==== TRECHO ====

Marcelo Abelha: Existe um princípio do direito ambiental chamado princípio do não-retrocesso. Alguém admitiria, por exemplo, o retorno de determinadas substâncias de agrotóxicos que já estão proibidas? Quer dizer, mesmo que uma lei venha a dizer isso, essa lei criaria um retrocesso ambiental, um retrocesso aos direitos humanos, aos direitos ambientais, que a torna ilegítima, natimorta. Então essa medida [PEC 65/12] é absolutamente inconstitucional. Porque ela desobriga estudos ambientais que são necessários para fazer uma avaliação de impacto. Ela simplesmente torna tudo muito rápido, muito simples, como se nenhum estudo seja necessário, como se um estudo prévio não fosse necessário. Ela é contrária às regras mais comezinhas do direito ambiental.
Isso também abre espaço para a alteração dos Relatórios Anuais de Lavra (RALs)?
Sim. Se admitirmos que uma PEC como essa possa vingar, cria-se um precedente horroroso, não só em matéria ambiental, mas em qualquer outro tipo de direito, como em qualquer outro tipo de conquista que já tenha sido incorporada ao patrimônio da sociedade.

==== MATERIAL FORNECIDO ====

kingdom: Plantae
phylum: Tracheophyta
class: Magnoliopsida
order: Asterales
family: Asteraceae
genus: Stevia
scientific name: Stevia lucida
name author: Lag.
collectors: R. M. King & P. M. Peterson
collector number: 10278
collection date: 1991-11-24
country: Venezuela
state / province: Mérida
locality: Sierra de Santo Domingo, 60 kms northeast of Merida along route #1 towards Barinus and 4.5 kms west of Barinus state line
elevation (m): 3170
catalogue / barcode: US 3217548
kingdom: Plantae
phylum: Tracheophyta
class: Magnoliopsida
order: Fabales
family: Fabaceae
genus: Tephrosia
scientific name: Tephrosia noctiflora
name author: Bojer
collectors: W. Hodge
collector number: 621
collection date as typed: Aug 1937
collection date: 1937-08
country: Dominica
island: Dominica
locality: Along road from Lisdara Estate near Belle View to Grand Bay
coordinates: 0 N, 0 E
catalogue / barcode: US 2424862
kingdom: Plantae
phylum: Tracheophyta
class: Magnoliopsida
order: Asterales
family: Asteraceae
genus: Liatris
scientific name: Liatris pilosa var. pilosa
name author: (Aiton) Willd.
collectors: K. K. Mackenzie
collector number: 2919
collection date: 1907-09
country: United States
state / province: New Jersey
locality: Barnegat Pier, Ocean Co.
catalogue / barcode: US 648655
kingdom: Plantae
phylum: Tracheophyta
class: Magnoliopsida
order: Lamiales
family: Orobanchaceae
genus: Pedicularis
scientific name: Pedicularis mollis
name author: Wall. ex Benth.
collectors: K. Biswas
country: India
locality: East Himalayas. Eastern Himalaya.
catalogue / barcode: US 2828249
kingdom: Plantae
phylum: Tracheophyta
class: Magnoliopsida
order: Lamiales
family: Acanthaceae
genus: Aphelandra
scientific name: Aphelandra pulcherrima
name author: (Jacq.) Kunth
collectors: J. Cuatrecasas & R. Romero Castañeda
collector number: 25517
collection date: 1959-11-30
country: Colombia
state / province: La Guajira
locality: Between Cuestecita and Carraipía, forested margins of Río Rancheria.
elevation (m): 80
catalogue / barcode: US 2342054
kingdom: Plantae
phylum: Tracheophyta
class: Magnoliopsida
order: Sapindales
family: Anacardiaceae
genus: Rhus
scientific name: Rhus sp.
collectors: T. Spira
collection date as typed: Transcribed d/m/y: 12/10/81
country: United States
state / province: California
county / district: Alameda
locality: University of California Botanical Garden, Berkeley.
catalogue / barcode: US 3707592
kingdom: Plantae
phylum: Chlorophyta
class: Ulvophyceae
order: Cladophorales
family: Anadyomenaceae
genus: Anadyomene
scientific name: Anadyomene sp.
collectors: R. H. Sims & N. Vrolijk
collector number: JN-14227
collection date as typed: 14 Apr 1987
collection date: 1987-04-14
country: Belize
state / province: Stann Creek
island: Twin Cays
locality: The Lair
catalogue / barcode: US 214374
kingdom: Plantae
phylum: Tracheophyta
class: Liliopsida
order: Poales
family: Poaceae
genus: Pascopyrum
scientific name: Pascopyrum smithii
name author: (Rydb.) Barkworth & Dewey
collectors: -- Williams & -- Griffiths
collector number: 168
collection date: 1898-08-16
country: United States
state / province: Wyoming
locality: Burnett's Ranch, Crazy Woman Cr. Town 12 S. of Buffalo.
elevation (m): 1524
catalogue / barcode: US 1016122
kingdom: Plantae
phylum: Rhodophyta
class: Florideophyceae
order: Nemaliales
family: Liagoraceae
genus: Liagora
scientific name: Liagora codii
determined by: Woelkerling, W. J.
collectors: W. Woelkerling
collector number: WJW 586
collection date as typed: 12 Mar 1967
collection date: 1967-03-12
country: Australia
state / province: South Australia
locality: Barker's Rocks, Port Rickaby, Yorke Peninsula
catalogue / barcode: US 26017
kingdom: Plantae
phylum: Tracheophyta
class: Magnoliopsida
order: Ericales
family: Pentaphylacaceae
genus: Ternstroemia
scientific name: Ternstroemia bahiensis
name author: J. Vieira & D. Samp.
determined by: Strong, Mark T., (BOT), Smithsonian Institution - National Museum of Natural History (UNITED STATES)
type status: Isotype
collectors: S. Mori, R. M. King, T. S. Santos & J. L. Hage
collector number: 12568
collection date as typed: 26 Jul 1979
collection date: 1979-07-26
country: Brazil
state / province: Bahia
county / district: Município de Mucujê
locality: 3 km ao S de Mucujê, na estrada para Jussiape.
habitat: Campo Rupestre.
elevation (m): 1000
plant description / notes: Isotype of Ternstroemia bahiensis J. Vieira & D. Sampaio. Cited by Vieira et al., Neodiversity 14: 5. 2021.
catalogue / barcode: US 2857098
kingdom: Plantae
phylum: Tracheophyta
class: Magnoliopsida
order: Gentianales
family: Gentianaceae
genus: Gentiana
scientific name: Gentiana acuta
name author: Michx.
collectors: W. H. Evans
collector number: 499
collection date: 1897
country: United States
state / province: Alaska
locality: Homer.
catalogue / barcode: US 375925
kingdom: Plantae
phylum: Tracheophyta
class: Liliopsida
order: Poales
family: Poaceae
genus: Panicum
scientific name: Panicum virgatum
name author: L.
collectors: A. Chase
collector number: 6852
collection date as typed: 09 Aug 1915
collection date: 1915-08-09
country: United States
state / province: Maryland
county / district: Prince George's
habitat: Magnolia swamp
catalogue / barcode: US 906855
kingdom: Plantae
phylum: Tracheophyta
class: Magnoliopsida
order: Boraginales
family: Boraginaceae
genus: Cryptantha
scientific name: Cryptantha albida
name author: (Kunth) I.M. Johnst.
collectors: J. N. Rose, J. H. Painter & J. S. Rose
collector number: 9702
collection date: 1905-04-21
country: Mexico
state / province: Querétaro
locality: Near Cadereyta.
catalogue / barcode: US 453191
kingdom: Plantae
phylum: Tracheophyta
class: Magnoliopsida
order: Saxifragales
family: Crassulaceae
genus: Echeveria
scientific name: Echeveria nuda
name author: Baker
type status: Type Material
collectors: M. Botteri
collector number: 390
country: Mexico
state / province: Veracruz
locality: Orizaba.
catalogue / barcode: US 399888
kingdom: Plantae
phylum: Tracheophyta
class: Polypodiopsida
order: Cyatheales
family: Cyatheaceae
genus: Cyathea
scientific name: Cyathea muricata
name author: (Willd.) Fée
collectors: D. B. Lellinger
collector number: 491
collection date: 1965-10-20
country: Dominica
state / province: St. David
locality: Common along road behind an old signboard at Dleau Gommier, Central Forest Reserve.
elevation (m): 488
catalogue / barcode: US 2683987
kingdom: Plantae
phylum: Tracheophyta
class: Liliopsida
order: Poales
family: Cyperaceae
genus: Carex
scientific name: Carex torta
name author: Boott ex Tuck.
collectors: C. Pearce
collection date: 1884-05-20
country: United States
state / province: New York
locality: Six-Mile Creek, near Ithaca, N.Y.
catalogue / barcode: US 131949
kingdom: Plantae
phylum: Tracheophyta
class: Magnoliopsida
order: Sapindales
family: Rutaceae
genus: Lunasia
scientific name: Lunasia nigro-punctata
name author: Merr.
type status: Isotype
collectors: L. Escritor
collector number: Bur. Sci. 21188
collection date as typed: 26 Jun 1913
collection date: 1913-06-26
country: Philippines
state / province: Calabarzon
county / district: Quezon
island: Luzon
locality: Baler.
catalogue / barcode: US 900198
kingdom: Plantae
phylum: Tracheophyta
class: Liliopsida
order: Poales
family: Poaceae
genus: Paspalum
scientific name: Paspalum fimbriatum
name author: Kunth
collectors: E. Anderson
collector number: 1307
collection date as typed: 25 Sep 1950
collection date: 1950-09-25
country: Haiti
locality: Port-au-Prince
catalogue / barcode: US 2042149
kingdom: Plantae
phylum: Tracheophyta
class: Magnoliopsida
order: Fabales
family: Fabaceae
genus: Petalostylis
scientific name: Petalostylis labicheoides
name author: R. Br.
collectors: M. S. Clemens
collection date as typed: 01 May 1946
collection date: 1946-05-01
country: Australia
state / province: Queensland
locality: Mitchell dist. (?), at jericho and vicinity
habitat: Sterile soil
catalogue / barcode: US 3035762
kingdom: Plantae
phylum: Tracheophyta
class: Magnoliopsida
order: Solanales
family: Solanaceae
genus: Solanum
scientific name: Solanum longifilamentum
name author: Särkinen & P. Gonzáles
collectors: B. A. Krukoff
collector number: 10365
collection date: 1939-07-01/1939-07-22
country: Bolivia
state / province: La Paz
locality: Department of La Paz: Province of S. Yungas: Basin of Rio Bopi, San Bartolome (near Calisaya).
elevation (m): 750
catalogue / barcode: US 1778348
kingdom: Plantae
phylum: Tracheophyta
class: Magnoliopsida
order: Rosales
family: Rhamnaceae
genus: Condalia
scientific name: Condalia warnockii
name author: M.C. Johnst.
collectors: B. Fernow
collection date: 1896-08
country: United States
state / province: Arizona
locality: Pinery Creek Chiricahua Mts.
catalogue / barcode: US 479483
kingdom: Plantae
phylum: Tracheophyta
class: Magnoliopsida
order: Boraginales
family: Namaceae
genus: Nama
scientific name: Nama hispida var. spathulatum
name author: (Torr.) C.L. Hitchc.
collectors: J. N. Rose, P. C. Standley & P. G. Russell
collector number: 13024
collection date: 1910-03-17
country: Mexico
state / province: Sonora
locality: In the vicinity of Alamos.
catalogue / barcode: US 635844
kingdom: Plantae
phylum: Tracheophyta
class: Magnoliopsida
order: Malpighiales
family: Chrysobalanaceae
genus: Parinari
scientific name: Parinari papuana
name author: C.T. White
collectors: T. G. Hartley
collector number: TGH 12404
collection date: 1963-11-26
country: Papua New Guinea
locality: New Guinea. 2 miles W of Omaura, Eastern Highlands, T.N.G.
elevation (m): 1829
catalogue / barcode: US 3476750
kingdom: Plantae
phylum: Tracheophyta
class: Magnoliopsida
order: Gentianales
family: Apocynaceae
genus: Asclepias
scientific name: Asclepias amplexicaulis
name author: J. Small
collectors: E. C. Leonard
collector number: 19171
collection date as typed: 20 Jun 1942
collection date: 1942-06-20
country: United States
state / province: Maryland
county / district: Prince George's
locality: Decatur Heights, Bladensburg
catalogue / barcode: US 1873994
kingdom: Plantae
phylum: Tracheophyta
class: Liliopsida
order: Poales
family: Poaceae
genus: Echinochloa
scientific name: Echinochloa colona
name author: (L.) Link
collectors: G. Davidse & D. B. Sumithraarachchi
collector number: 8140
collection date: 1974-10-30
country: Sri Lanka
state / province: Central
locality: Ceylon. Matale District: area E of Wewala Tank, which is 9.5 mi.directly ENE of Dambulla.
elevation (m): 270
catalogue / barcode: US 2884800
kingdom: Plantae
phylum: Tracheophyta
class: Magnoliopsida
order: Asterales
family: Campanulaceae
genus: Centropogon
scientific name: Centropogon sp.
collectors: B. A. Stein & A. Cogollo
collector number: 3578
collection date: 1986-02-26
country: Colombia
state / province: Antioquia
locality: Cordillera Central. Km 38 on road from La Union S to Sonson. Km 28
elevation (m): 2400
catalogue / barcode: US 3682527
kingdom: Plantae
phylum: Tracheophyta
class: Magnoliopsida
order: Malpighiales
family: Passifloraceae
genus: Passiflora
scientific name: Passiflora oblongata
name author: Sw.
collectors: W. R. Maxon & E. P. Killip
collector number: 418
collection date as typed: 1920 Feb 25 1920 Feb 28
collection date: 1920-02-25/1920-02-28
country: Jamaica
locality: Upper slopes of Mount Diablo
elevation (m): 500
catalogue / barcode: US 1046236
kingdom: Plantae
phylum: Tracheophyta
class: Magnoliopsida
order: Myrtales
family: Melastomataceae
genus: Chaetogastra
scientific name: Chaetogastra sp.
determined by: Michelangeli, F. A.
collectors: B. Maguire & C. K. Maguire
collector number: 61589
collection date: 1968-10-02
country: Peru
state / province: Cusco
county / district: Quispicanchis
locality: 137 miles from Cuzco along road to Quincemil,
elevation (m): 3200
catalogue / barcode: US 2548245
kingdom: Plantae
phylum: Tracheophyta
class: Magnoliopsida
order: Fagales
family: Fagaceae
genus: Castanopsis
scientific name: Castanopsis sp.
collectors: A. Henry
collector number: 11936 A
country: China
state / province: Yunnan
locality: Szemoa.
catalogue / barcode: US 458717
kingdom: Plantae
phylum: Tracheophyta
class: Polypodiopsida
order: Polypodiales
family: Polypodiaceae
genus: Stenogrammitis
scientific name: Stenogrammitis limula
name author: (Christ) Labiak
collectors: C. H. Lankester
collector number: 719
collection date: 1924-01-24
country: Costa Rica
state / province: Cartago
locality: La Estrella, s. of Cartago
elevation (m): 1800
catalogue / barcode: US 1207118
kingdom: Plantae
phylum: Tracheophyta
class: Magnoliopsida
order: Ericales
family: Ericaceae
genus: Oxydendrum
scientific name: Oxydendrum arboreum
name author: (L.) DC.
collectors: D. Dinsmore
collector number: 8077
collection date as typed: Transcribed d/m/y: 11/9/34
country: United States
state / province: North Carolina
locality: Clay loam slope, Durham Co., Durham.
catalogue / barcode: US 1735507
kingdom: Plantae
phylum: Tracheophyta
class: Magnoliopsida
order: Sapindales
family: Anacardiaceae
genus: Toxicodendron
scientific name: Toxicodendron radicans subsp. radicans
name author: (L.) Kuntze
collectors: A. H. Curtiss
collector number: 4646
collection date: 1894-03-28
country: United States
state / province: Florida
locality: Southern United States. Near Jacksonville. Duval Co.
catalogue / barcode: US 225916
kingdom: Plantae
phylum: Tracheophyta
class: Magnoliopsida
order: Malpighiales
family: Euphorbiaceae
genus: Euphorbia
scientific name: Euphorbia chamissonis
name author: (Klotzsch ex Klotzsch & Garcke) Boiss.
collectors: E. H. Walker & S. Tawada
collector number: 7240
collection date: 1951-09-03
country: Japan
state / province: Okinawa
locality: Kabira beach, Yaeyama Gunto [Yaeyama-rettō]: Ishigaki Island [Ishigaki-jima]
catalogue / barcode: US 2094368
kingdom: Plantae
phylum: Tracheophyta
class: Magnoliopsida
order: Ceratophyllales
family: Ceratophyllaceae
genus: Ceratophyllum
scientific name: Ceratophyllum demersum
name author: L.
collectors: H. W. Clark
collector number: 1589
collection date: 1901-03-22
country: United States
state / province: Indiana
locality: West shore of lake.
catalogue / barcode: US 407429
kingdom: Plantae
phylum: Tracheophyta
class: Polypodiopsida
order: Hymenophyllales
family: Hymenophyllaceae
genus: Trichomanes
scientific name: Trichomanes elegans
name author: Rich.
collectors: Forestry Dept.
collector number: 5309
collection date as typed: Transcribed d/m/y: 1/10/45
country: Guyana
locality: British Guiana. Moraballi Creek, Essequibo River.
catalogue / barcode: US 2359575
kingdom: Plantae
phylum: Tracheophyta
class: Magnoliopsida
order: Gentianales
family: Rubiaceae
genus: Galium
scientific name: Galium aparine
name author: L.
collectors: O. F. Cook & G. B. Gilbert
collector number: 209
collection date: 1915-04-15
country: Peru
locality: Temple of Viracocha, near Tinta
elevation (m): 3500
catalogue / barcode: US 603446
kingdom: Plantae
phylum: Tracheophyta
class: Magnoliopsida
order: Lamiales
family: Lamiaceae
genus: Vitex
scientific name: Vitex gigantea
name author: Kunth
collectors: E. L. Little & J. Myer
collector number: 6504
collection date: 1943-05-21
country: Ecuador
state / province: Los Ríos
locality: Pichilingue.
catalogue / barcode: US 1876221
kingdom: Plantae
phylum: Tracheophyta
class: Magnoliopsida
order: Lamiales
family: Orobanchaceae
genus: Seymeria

====

- OBJETIVO DA TAREFA
Repita o trecho sobre o princípio do não-retrocesso entre “Marcelo Abelha: Existe” e “do direito ambiental.”, inclusive. Não é preciso consultar os itens.

- SOLUÇÃO
Marcelo Abelha: Existe um princípio do direito ambiental chamado princípio do não-retrocesso. Alguém admitiria, por exemplo, o retorno de determinadas substâncias de agrotóxicos que já estão proibidas? Quer dizer, mesmo que uma lei venha a dizer isso, essa lei criaria um retrocesso ambiental, um retrocesso aos direitos humanos, aos direitos ambientais, que a torna ilegítima, natimorta. Então essa medida [PEC 65/12] é absolutamente inconstitucional. Porque ela desobriga estudos ambientais que são necessários para fazer uma avaliação de impacto. Ela simplesmente torna tudo muito rápido, muito simples, como se nenhum estudo seja necessário, como se um estudo prévio não fosse necessário. Ela é contrária às regras mais comezinhas do direito ambiental.